By that time, he had enrolled in summer classes at Miami-Dade College -- the first time he had been in school since he dropped out of Florida A M in 2001.
''Everything is going in order,'' Archie said a few days before the scan. ``I need this [scan] to go well, and to just keep moving on.
Keep praying, too.''
Then a week later: ``The scan came up positive. Cancer is still there.
''
He sounded very, very tired.
''I won't be going to school this fall. I won't be doing anything, just trying to focus on this disease so I can kick it back into remission and go on with my life,'' he said.
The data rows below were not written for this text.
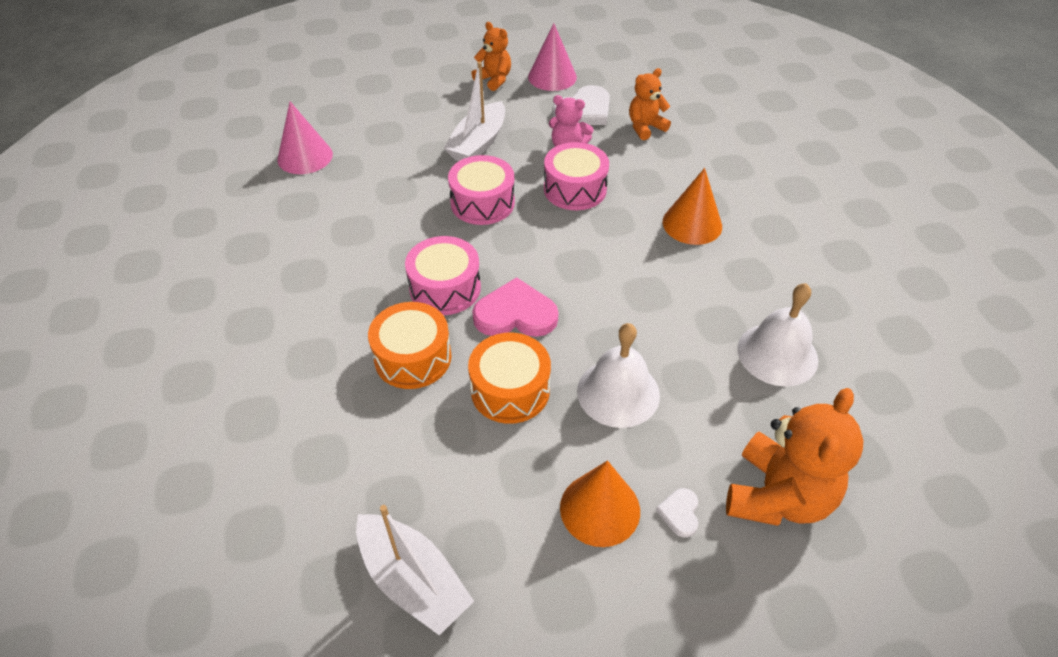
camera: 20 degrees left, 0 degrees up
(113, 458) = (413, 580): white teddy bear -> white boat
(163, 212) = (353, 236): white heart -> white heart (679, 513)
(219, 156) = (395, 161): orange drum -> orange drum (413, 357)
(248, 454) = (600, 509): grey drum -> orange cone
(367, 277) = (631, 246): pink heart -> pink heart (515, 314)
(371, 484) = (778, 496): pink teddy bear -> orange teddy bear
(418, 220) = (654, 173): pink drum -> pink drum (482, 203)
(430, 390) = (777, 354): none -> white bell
By the end of August, he had moved out of his apartment and back into his old room in his grandmother's three-bedroom Overtown apartment. His sister and her two children, ages 2 and 3, live there as well.
He started going for low-dose weekly chemotherapy.
''Classically speaking, we can't cure you. We just want to tamp it down,'' his doctor, Leonard Kalman, told him in September. ``In a young man, otherwise healthy, is there anything we can do to knock it out?
I don't know.''
A friend told Archie: ``This is going to be your life story. .
. . This is what you're going to tell people, when you tell them about your life.
''
Archie tried to get his head in order. He spent time in Homestead, making music with a friend who has a recording studio. Earlier this month, he got a job at a call center, selling satellite television packages to businesses.
He makes $9.50 an hour plus commissions.
He feels OK -- he's able to play half-court basketball, and he reconnected with old friends at a recent dinner, where a local cancer foundation gave him an award for courage.
But without some kind of radical treatment, his odds aren't good, Kalman says.
Kalman thinks Archie's best chance might be a bone-marrow transplant, combined with aggressive chemotherapy. He cited a team at the University of Washington that has had some success with patients like Archie.
''If I had my choice, sometime in January he'd take a trip,'' to Seattle, or to another center that might be able to help him, Kalman said.
For the transplant to go forward, doctors would have to decide Archie is an appropriate patient, his insurance company would have to agree to cover the procedure and a matching bone-marrow donor would need to be found.
Even if all that occurs, there is no guarantee the procedure would work.
''I'm trying to save my life, so if that's what needs to happen, I'm all for it,'' Archie said. ``I can't say no.